How to complete this task: Transcribe the text of every row below word for word, omitting the pictures.

Extracted entries:
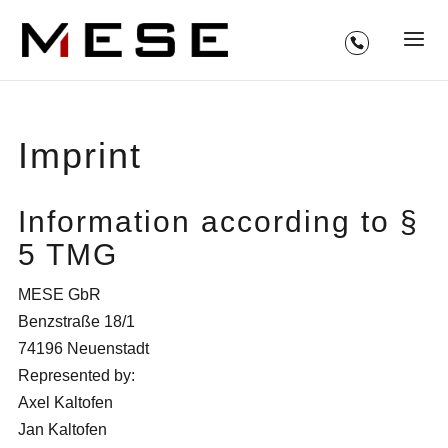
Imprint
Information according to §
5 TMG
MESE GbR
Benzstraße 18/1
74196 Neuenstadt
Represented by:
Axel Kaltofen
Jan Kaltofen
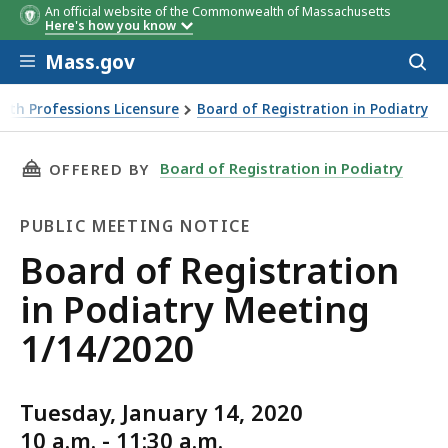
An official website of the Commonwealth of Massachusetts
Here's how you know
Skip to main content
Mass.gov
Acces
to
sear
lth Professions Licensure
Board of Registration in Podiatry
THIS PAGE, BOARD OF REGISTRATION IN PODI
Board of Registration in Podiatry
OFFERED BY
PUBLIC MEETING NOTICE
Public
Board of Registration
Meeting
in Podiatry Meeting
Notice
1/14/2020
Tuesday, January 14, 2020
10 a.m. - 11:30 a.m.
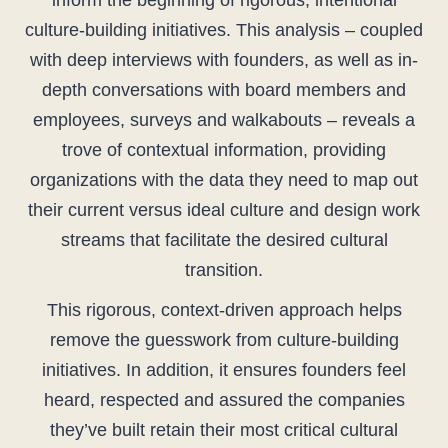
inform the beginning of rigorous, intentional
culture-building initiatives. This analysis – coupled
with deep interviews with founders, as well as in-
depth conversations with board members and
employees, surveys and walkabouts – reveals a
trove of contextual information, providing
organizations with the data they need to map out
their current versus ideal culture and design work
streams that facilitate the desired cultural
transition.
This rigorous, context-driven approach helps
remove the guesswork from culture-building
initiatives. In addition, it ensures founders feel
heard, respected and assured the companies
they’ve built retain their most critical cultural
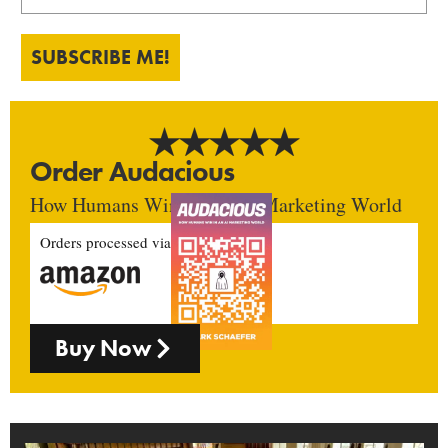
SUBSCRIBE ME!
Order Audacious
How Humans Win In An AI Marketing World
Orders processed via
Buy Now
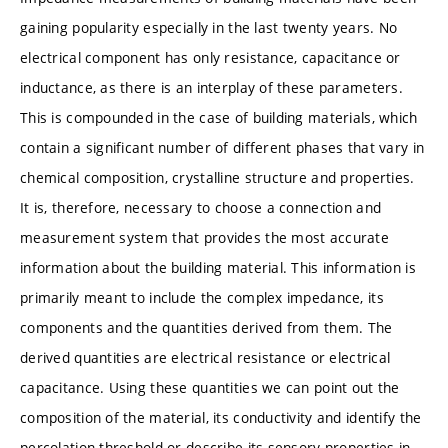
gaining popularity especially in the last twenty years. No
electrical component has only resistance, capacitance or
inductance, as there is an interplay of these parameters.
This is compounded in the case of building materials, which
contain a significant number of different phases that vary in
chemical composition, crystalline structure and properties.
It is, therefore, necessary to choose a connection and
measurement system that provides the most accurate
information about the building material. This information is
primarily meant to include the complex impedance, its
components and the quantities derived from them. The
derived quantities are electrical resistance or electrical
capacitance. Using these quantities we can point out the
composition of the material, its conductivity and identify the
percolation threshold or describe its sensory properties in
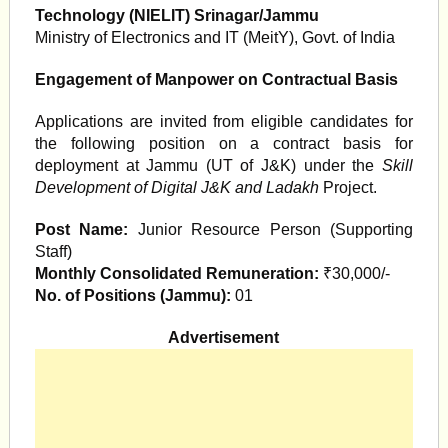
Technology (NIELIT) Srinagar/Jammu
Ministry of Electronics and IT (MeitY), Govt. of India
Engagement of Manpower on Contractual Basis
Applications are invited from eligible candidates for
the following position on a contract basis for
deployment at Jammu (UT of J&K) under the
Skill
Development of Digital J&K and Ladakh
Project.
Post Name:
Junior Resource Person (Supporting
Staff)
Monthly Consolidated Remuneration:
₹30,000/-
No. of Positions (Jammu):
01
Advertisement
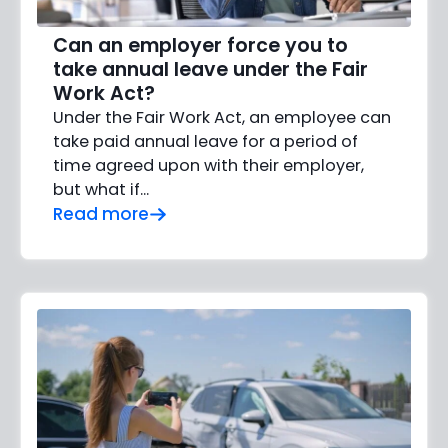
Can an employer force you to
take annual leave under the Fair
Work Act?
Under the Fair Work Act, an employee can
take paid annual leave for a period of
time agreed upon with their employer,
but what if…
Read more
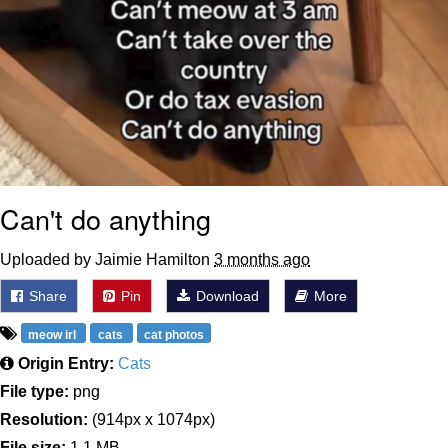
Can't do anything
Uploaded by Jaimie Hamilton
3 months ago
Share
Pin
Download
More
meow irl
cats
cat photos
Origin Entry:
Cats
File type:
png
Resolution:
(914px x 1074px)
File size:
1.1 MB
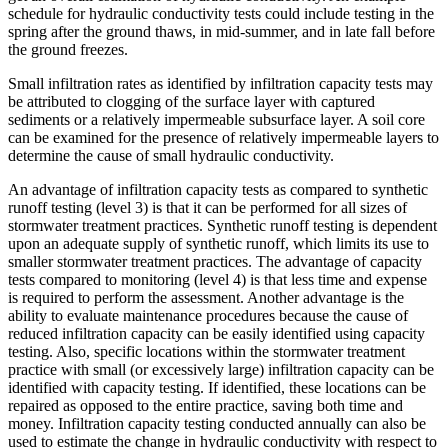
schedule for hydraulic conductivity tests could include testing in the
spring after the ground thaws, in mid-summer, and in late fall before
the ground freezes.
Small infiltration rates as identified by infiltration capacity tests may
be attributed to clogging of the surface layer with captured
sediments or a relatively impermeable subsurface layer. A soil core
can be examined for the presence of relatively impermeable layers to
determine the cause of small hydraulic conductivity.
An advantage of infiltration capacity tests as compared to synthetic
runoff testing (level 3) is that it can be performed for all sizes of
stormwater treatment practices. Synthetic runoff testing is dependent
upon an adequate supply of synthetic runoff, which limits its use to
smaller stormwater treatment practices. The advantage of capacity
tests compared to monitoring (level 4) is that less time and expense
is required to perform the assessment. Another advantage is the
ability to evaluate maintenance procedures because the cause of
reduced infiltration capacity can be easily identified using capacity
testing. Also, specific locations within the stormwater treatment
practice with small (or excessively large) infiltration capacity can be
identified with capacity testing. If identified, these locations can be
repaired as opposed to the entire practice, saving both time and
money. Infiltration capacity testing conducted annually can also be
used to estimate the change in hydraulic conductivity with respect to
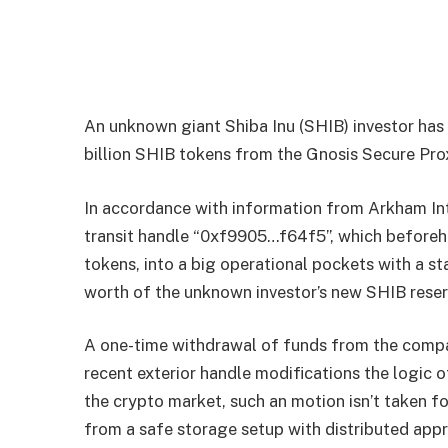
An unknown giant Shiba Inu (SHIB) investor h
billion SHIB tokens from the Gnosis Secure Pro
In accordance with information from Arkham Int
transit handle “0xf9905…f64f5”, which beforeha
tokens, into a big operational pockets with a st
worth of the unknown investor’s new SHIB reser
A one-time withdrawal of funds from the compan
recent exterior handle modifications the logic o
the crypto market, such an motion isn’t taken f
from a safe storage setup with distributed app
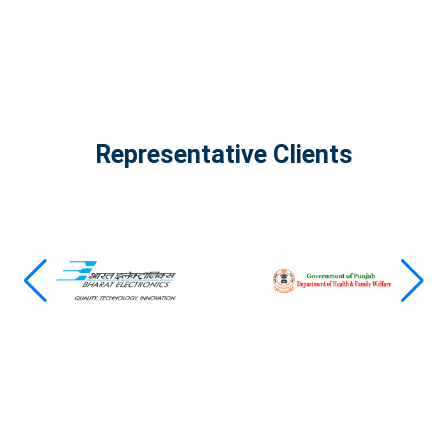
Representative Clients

Exercise output:
Imprint
Information according to §
5 TMG
MESE GbR
Benzstraße 18/1
74196 Neuenstadt
Represented by:
Axel Kaltofen
Jan Kaltofen
An official website of the Commonwealth of Massachusetts
Here's how you know
Skip to main content
Mass.gov
Acces
to
sear
lth Professions Licensure
Board of Registration in Podiatry
THIS PAGE, BOARD OF REGISTRATION IN PODI
Board of Registration in Podiatry
OFFERED BY
PUBLIC MEETING NOTICE
Public
Board of Registration
Meeting
in Podiatry Meeting
Notice
1/14/2020
Tuesday, January 14, 2020
10 a.m. - 11:30 a.m.
inform the beginning of rigorous, intentional
culture-building initiatives. This analysis – coupled
with deep interviews with founders, as well as in-
depth conversations with board members and
employees, surveys and walkabouts – reveals a
trove of contextual information, providing
organizations with the data they need to map out
their current versus ideal culture and design work
streams that facilitate the desired cultural
transition.
This rigorous, context-driven approach helps
remove the guesswork from culture-building
initiatives. In addition, it ensures founders feel
heard, respected and assured the companies
they’ve built retain their most critical cultural
SUBSCRIBE ME!
Order Audacious
How Humans Win In An AI Marketing World
Orders processed via
Buy Now
gaining popularity especially in the last twenty years. No
electrical component has only resistance, capacitance or
inductance, as there is an interplay of these parameters.
This is compounded in the case of building materials, which
contain a significant number of different phases that vary in
chemical composition, crystalline structure and properties.
It is, therefore, necessary to choose a connection and
measurement system that provides the most accurate
information about the building material. This information is
primarily meant to include the complex impedance, its
components and the quantities derived from them. The
derived quantities are electrical resistance or electrical
capacitance. Using these quantities we can point out the
composition of the material, its conductivity and identify the
percolation threshold or describe its sensory properties in
Technology (NIELIT) Srinagar/Jammu
Ministry of Electronics and IT (MeitY), Govt. of India
Engagement of Manpower on Contractual Basis
Applications are invited from eligible candidates for
the following position on a contract basis for
deployment at Jammu (UT of J&K) under the
Skill
Development of Digital J&K and Ladakh
Project.
Post Name:
Junior Resource Person (Supporting
Staff)
Monthly Consolidated Remuneration:
₹30,000/-
No. of Positions (Jammu):
01
Advertisement
Can an employer force you to
take annual leave under the Fair
Work Act?
Under the Fair Work Act, an employee can
take paid annual leave for a period of
time agreed upon with their employer,
but what if…
Read more
Can't do anything
Uploaded by Jaimie Hamilton
3 months ago
Share
Pin
Download
More
meow irl
cats
cat photos
Origin Entry:
Cats
File type:
png
Resolution:
(914px x 1074px)
File size:
1.1 MB
schedule for hydraulic conductivity tests could include testing in the
spring after the ground thaws, in mid-summer, and in late fall before
the ground freezes.
Small infiltration rates as identified by infiltration capacity tests may
be attributed to clogging of the surface layer with captured
sediments or a relatively impermeable subsurface layer. A soil core
can be examined for the presence of relatively impermeable layers to
determine the cause of small hydraulic conductivity.
An advantage of infiltration capacity tests as compared to synthetic
runoff testing (level 3) is that it can be performed for all sizes of
stormwater treatment practices. Synthetic runoff testing is dependent
upon an adequate supply of synthetic runoff, which limits its use to
smaller stormwater treatment practices. The advantage of capacity
tests compared to monitoring (level 4) is that less time and expense
is required to perform the assessment. Another advantage is the
ability to evaluate maintenance procedures because the cause of
reduced infiltration capacity can be easily identified using capacity
testing. Also, specific locations within the stormwater treatment
practice with small (or excessively large) infiltration capacity can be
identified with capacity testing. If identified, these locations can be
repaired as opposed to the entire practice, saving both time and
money. Infiltration capacity testing conducted annually can also be
used to estimate the change in hydraulic conductivity with respect to
An unknown giant Shiba Inu (SHIB) investor h
billion SHIB tokens from the Gnosis Secure Pro
In accordance with information from Arkham Int
transit handle “0xf9905…f64f5”, which beforeha
tokens, into a big operational pockets with a st
worth of the unknown investor’s new SHIB reser
A one-time withdrawal of funds from the compan
recent exterior handle modifications the logic o
the crypto market, such an motion isn’t taken f
from a safe storage setup with distributed app
Representative Clients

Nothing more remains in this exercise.